Cuando me conocieron, el día en que vimos en la televisión una película argentina, la madre dijo, según Blanca, que era “de confianza”, pero el resto de la familia pensaba que “todos los hombres son muy malos, ofrecen muchos regalos, etc.” Esto me lo contó Blanca, porque yo no les oí decir más que “buenas noches”.
Yo sé que en el fondo eres bueno —me decía Blanca.
Una noche que estábamos platicando en el jardín que quedaba fuera de su casa, llegó el hermano soltero, entró sin saludarme, subió a su cuarto y a los cinco minutos abrió la ventana con mucha violencia, para que supiéramos que era hora de despedirse.
—Me gustas tanto —me dijo un día—, que si pasara junto a mí Rock Hudson, ni lo miraría siquiera.
Me sentía obligado a casarme con ella, porque ella creía que iba a casarme con ella.
—Si esto se acabara —me dijo durante uno de nuestros paseos vespertinos—, me daría mucha tristeza.
Y no se hubiera acabado, si no hubiera sido por lo que pasó en el bar “Del paseo”.
La cosa fue así: un día tuve dinero y la invité a tomar la copa. Ella pidió un vermuth batido que le duró toda la tarde. Cuando se lo terminó, me dijo cómo iban a llamarse nuestros hijos.
—El primero, Ernesto, el segundo, Juan, el tercero, Esteban, por San Esteban. Y las mujercitas… etcétera.
Se apagó la luz en el hostal. Cuando íbamos a salir, nos dieron una vela y bajamos doce pisos alumbrándonos con ella. Al llegar a la calle, le dije:
—Esto no puede seguir así.
Pero así como antes no había entendido que lo que yo quería era acostarme con ella, no entendió entonces que no quería casarme con ella. Explicarle que no iba a haber matrimonio me tomó tres sesiones mortales. Le dije que necesitaba libertad, le dije que tenía dos amantes de las que no quería prescindir, le dije que nunca iba a tener dinero para casarme. En la tercera sesión me dijo:
—Si necesitas libertad y dos amantes y no tienes dinero, vamos a seguir como tú quieras.

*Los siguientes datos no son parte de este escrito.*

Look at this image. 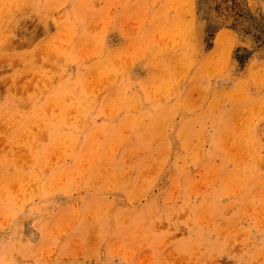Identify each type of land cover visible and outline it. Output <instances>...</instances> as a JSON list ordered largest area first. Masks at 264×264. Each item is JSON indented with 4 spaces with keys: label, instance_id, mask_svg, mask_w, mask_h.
<instances>
[{
    "label": "rangeland",
    "instance_id": "1",
    "mask_svg": "<svg viewBox=\"0 0 264 264\" xmlns=\"http://www.w3.org/2000/svg\"><path fill=\"white\" fill-rule=\"evenodd\" d=\"M0 264H264V0H0Z\"/></svg>",
    "mask_w": 264,
    "mask_h": 264
}]
</instances>
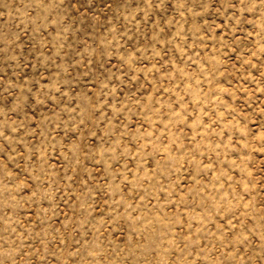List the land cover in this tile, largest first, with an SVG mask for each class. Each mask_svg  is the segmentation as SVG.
<instances>
[{"label": "rangeland", "instance_id": "obj_1", "mask_svg": "<svg viewBox=\"0 0 264 264\" xmlns=\"http://www.w3.org/2000/svg\"><path fill=\"white\" fill-rule=\"evenodd\" d=\"M0 264H264V0H0Z\"/></svg>", "mask_w": 264, "mask_h": 264}]
</instances>
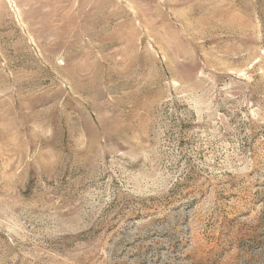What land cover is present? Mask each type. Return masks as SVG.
<instances>
[{"label": "rangeland", "instance_id": "1", "mask_svg": "<svg viewBox=\"0 0 264 264\" xmlns=\"http://www.w3.org/2000/svg\"><path fill=\"white\" fill-rule=\"evenodd\" d=\"M0 264H264V0H0Z\"/></svg>", "mask_w": 264, "mask_h": 264}]
</instances>
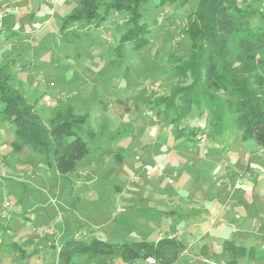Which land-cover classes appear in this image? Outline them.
I'll list each match as a JSON object with an SVG mask.
<instances>
[{"label":"rangeland","instance_id":"obj_1","mask_svg":"<svg viewBox=\"0 0 264 264\" xmlns=\"http://www.w3.org/2000/svg\"><path fill=\"white\" fill-rule=\"evenodd\" d=\"M79 1L0 0L4 16L0 19V56L12 54L13 86L35 106L43 122L48 124L53 109L72 107L86 117L92 130L107 125V134L98 140L84 137L94 150L86 164L60 176L46 157L28 147L20 155L12 153L14 128L0 124V203L4 201L0 205V240L11 243L21 239L28 259L39 255L32 248L38 240L43 248L59 245L68 237L93 236L120 244L156 241L181 233L180 239L186 242L183 235L191 219L205 214L189 211L188 202L166 193L182 184H193L192 172L215 173L217 158L207 160L202 150L207 144H221L224 139H216L223 133L231 136L239 132L234 116L218 105L207 106L202 96L193 93L190 97L185 91L172 97L176 88L187 89L192 82L176 79L174 69L193 54L187 29L199 0L165 6L160 0H147L142 5L141 23L152 26L151 43L138 53L131 44L117 50L130 27L125 13L110 10L99 24L77 23L67 28L79 34V39L66 36L63 19ZM240 5L246 12H253L247 19L249 28L264 25V0H241ZM15 24L21 31L10 36ZM180 106L191 108L181 110ZM226 126L227 131L223 128ZM201 141L205 143L195 159L191 146ZM168 158L171 168L166 165ZM256 175L259 187H264V176ZM229 177L235 179L232 174ZM175 202L180 203L177 214H167L166 209ZM244 208L245 218L237 219L238 209L233 206L223 224L219 218L213 221L206 215L209 236L214 237V230L223 227L227 239L263 251L264 232L254 235L243 230L253 221L255 207L245 204ZM17 209L22 210L17 213ZM197 252L190 249L188 254L183 253L177 264H229L206 258L190 262L185 258ZM262 255L257 254L256 262L244 259L238 264H264ZM51 258L55 262L50 251L40 256L42 263ZM74 264L88 263L77 257ZM115 264L142 263L116 260Z\"/></svg>","mask_w":264,"mask_h":264},{"label":"trees","instance_id":"obj_2","mask_svg":"<svg viewBox=\"0 0 264 264\" xmlns=\"http://www.w3.org/2000/svg\"><path fill=\"white\" fill-rule=\"evenodd\" d=\"M146 1L112 0L106 3L104 0H80L79 5L63 19L62 30L66 31L77 23L99 24L110 10L125 13L130 27L121 37L117 50L131 44L132 50L138 53L151 43L152 26L141 23V9ZM189 1L160 0V5L178 2L186 5ZM240 1L199 0L198 10L189 19L187 29L193 54L174 69L176 79L192 82L187 89L176 88L172 97L188 91L190 97L196 93L206 99L207 106L222 107L234 116V125L241 133V139L255 141L264 149V25L249 28L247 19L253 12L243 10ZM103 7L104 13L101 12ZM69 34L80 38L79 34L66 31L65 35ZM110 67H114L113 64ZM14 81L11 63L0 65V124L14 128L12 153L20 155L28 147L34 154L46 157L48 165L54 167L60 176L73 173L84 159L94 154L84 137L90 141L98 140L107 134V125H102L99 131L92 130L86 117L77 114L72 107L53 109L48 124H45L35 106L13 86ZM179 108L189 110L191 106ZM214 116L217 118L216 113ZM223 128L228 130L227 126ZM51 248L57 264H74L77 257L84 258L88 264H115L116 260L177 264L187 245L168 236L157 241L137 240L120 244L107 243L92 236L89 239L69 237ZM258 253H263L264 257V250L248 248L233 240L222 243V257L229 264H238L244 259L256 262Z\"/></svg>","mask_w":264,"mask_h":264},{"label":"crops","instance_id":"obj_3","mask_svg":"<svg viewBox=\"0 0 264 264\" xmlns=\"http://www.w3.org/2000/svg\"><path fill=\"white\" fill-rule=\"evenodd\" d=\"M20 31L15 32L14 29H12L9 34L10 36L18 35ZM8 38V40H10V37ZM10 55L0 56V65L11 63ZM227 134L228 132L223 133L222 136H218V139H216V141L224 139L221 141V144L217 142L207 144L205 145V149L202 150L207 153L205 155L207 160H210V158L214 156L217 158V171L215 173H205L202 171H200V173L192 172V177L195 180L193 184H182V187L180 188L186 189L182 190L178 188V190L166 194L170 198L176 200L182 199L185 202H188L189 211H194L197 214L204 212L205 216L208 215L213 221L219 218L220 224H223L225 220L230 217L233 206L238 209L236 218L240 219L246 217L243 212V209L245 210L244 205H251L255 207L253 211V221L245 226L243 230L254 235L263 234L264 187H259L255 177L257 176V172L264 176V149L255 141H243L240 132L236 135L232 134L231 136H228ZM202 136L204 137V135ZM197 138L198 141H200L202 137L199 136ZM12 142L13 140L10 142V147ZM202 143L205 142L201 141L200 144L191 146L196 155L195 159H197L200 154L199 151L201 150ZM221 152L223 154H221ZM218 158H220V161ZM86 161L87 159H84L79 166L84 163L86 164ZM170 162L171 159L168 158L166 165H169L171 168L172 166L170 165ZM79 166L77 168H79ZM231 174L232 176H235V179L229 177ZM2 203H0L1 206ZM179 205L180 203L175 202L170 205L169 209L167 208V211L165 212L167 214H177L176 210H178L177 207ZM21 210L22 209H17L16 212L18 213ZM205 216H198L197 218L191 219L189 222L190 226L187 228L188 231L183 235L186 240V242H183L187 245V250L184 253L188 254L190 249H198V252L194 257L187 256L185 258L190 262L191 260L200 261L199 259L203 258L215 262H223L222 243L225 240H233L238 244L237 239H227V232L223 227L214 230L215 235L210 238L209 232L211 227L206 228L207 226L204 224ZM53 235L54 233L47 234V236ZM180 236L182 237L181 233L172 234L168 237H176L180 239ZM27 241L28 240H24V242ZM4 242L5 241L0 240V264H57V257L54 250L51 248L53 244H47L43 248H40L41 245L39 240L36 241L33 244L35 247L32 248H35L34 251H36V253L39 252V255H36L37 258L35 259L33 257L28 259L27 249L21 245V239H17V241L15 240L11 243ZM2 247L5 248L3 249ZM19 248L25 250V253H21ZM200 250L202 251V254H200ZM41 251L43 252L42 254ZM49 251L52 253L55 262H53V258H51L50 261L42 263L40 256H47ZM19 260L22 262L19 263Z\"/></svg>","mask_w":264,"mask_h":264},{"label":"built area","instance_id":"obj_4","mask_svg":"<svg viewBox=\"0 0 264 264\" xmlns=\"http://www.w3.org/2000/svg\"><path fill=\"white\" fill-rule=\"evenodd\" d=\"M56 2H58L59 0H55ZM4 16L0 13V19H2ZM14 31L18 32L20 31V26L19 25H15L14 26ZM5 207H8V203H5Z\"/></svg>","mask_w":264,"mask_h":264}]
</instances>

Si por allí hubiera empezado, si me hubiera dicho eso al salir del restaurante, después de tomar café, aquella vez que lloviznó, ahora estaríamos casados.
Pero lo dijo demasiado tarde.
—Blanca, lo que quiero es no seguir de ninguna manera.

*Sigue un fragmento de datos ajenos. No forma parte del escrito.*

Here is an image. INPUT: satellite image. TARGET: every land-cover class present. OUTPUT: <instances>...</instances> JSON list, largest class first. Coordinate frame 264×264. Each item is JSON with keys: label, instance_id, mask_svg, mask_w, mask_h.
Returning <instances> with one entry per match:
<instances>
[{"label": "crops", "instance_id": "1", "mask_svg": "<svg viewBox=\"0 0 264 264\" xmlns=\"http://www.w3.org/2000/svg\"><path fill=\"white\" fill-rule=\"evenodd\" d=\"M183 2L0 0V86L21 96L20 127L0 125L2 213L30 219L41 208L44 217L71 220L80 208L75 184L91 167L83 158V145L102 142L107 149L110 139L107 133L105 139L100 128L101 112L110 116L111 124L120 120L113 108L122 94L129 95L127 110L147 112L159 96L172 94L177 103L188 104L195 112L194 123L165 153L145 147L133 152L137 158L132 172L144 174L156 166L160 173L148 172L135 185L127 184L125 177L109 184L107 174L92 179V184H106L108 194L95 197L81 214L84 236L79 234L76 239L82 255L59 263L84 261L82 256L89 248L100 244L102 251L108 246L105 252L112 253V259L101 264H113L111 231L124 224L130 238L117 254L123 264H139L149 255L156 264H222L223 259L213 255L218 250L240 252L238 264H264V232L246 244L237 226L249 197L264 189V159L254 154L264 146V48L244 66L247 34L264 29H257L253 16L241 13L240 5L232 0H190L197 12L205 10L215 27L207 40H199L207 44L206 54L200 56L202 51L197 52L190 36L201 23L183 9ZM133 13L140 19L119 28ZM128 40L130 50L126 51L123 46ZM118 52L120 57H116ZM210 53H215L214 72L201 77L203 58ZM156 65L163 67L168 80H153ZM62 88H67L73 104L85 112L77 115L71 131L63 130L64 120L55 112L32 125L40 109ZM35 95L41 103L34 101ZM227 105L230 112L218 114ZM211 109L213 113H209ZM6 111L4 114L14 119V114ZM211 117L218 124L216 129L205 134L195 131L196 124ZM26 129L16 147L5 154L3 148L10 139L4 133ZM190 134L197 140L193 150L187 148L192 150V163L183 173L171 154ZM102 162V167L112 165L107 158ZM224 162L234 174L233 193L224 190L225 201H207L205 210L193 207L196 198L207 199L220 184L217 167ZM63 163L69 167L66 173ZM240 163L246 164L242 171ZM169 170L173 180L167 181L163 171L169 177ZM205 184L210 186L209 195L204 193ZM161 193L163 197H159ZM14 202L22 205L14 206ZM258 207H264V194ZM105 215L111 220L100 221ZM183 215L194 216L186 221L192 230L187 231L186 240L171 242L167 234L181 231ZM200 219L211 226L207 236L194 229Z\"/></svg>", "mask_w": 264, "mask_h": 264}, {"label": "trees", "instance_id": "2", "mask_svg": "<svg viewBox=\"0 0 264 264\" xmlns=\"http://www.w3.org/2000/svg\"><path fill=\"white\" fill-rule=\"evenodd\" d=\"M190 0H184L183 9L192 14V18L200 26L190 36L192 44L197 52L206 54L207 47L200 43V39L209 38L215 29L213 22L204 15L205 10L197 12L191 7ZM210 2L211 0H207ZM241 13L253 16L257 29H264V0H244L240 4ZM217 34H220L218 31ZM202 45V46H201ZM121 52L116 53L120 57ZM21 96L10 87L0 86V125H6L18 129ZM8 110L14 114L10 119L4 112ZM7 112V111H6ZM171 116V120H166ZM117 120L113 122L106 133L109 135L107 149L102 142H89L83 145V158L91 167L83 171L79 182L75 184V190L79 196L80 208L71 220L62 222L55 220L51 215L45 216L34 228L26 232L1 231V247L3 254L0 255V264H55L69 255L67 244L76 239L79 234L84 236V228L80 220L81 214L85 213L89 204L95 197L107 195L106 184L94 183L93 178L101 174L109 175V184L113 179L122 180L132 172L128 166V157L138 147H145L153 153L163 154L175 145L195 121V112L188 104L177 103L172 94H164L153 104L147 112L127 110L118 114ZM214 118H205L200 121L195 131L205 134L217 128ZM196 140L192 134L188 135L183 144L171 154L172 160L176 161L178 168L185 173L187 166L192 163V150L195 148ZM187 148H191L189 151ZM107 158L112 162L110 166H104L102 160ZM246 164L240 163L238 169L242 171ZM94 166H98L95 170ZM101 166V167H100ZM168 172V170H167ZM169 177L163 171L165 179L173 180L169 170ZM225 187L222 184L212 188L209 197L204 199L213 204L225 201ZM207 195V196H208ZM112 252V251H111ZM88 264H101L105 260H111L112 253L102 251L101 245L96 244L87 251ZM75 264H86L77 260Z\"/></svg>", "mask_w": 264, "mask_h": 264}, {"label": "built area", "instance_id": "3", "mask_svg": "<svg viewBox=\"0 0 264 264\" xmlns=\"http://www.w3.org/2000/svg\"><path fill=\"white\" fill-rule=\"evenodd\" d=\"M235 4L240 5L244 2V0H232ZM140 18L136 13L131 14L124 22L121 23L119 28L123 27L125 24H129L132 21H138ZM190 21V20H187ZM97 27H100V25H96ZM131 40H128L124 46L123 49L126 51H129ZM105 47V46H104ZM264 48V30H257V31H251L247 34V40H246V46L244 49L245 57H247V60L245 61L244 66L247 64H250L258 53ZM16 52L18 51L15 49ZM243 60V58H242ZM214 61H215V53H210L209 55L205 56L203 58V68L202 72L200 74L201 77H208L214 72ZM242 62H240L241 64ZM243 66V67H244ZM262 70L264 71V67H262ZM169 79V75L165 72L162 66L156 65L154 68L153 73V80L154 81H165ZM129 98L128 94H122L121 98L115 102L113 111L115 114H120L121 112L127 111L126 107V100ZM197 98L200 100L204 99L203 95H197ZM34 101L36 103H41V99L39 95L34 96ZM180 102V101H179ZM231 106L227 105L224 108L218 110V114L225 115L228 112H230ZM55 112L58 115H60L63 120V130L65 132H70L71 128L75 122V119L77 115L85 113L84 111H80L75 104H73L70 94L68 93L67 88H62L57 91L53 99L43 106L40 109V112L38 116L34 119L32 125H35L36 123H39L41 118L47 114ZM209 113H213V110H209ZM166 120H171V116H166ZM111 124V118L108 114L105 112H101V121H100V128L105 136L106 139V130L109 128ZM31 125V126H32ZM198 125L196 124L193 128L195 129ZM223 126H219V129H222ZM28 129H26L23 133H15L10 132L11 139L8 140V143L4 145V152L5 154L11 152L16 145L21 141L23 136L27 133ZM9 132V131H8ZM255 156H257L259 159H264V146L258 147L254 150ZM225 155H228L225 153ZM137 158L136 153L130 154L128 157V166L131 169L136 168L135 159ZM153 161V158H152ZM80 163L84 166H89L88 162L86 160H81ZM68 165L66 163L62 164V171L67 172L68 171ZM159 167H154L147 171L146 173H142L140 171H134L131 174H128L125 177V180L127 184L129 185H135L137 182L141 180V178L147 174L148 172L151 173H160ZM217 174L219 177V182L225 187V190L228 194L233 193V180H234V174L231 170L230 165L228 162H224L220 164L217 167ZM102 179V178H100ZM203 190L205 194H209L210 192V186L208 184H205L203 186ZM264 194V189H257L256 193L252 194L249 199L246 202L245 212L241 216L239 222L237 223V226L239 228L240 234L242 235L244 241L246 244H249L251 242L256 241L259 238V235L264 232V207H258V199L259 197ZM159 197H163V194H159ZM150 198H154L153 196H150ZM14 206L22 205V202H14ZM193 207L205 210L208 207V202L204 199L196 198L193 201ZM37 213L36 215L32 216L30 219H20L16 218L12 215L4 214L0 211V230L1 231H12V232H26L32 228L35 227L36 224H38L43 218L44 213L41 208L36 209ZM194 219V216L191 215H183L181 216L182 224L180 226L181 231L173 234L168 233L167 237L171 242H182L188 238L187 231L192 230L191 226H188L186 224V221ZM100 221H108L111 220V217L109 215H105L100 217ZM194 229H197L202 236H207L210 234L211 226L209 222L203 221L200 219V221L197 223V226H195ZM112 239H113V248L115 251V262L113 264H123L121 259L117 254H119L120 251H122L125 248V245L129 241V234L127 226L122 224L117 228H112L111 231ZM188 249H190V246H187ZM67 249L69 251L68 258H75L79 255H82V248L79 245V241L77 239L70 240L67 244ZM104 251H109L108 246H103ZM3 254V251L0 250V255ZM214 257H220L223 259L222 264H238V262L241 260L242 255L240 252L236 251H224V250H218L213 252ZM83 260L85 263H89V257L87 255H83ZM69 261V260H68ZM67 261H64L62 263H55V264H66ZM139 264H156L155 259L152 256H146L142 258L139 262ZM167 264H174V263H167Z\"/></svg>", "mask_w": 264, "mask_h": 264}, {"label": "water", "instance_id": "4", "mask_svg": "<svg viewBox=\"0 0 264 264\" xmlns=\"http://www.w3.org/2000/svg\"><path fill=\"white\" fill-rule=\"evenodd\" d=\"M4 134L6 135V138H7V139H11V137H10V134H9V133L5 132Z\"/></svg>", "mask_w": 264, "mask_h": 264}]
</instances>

Durante meses, Blanca anduvo lloriqueando y contándole a mis amigos que yo la había abandonado.
Después se le pasó, porque no le faltaban oportunidades. Durante una época trató de regenerar a uno de aquellos tres borrachos del sofá; después estuvo, durante años, a punto de casarse con un americano.
Hace poco, el borracho a quien Blanca no pudo regenerar y que seguía borracho, me dijo:
—Cuando Blanca y yo éramos amantes, me decía que a ti te había querido mucho y que nunca le hiciste nada.
Me di cuenta de que me había convertido en otro de “los imposibles”. Me puse furioso.